We begin with two young friends named Liam and Max.  They live in the world of Northumberland; a world that is written absolutely beautifully and dramatically by this highly-acclaimed author.  Liam and Max are playing around one day when a raven lands in front of them and begins acting extremely strange.  The bird bothers them, jumping around and squawking, until the boys finally follow the raven into an old, abandoned building.  The raven quickly soars into the sky when the children come upon a baby with a note pinned to it saying:  “Please look after her rite.  This is a childe of God.”

Almost immediately, Liam finds that this foundling has a strange sort of pull for him.  They carry the child back to Liam’s home where he shows his father (a rich, famous author who spends most of his time typing adventures instead of actually living them); and his mother (a woman who, although loving towards her child, seems to be caught up in a mid-life crisis.  She is an artist whose work is just beginning to “take” off, even though the subjects of many of them are blood, bruises, and scarred skin.)

The foundling is placed with foster parents who look after her and name her Allison.  When Liam and his family go to visit, Liam meets two more foundlings in their own rite – a refugee from Liberia named Oliver, and a young girl named Crystal who likes to cause herself harm.  Oliver was orphaned as a baby when the “child” soldiers came to kill his whole family.  Unfortunately, he is scheduled to be deported back to the place that caused him so much pain; back to a world that will turn him into a savage soldier who must kill no matter how he feels about human life.

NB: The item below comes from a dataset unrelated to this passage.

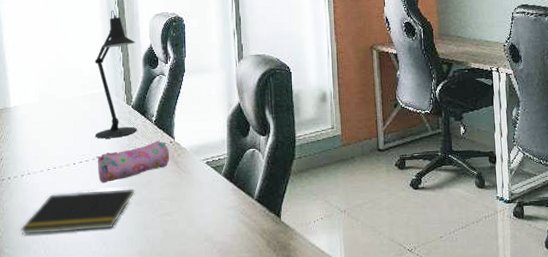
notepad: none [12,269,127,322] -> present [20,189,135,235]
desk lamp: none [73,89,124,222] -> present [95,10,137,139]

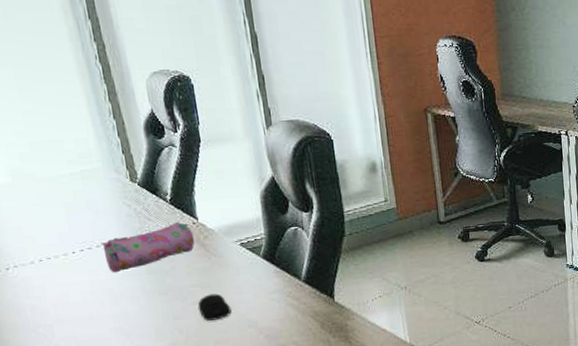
notepad: present [20,189,135,235] -> none [16,277,157,335]
desk lamp: present [95,10,137,139] -> none [80,67,149,223]
computer mouse: none [165,207,192,232] -> present [197,293,232,321]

This story made me angry…which, I suppose, was the whole point.  Therefore, the author did a fantastic job getting me hooked into the horrible subjects of how children not only have to see war, injustice, and horrific brutality – but that they are forced to become a part of the disgusting world their forefathers left for them.

I think the hardest part for me was a young man – a bully – who lives near Max and Liam in the small town.  This is a kid who likes blood, death, and pain – until it’s turned on him.  In fact, his mind is so warped by all the agony that the world shows to him on a daily basis through the television, internet, etc., that seeing him take up murder as a lifestyle choice or a well-loved occupation during his adult life is not a far-off idea.

David Almond, the author of this book, is a highly “decorated” writer.  In fact, his first book for YA’s won the Carnegie Medal and the Whitbread Award.  Not to mention it has become a successful stage play, an opera, and a movie.  His writing is beautiful, illustrative, and descriptive beyond belief, yet, he makes me want to move my daughter into that big castle in the middle of Disneyworld so that the only bad thing she ever sees is Cinderella losing her glass slipper.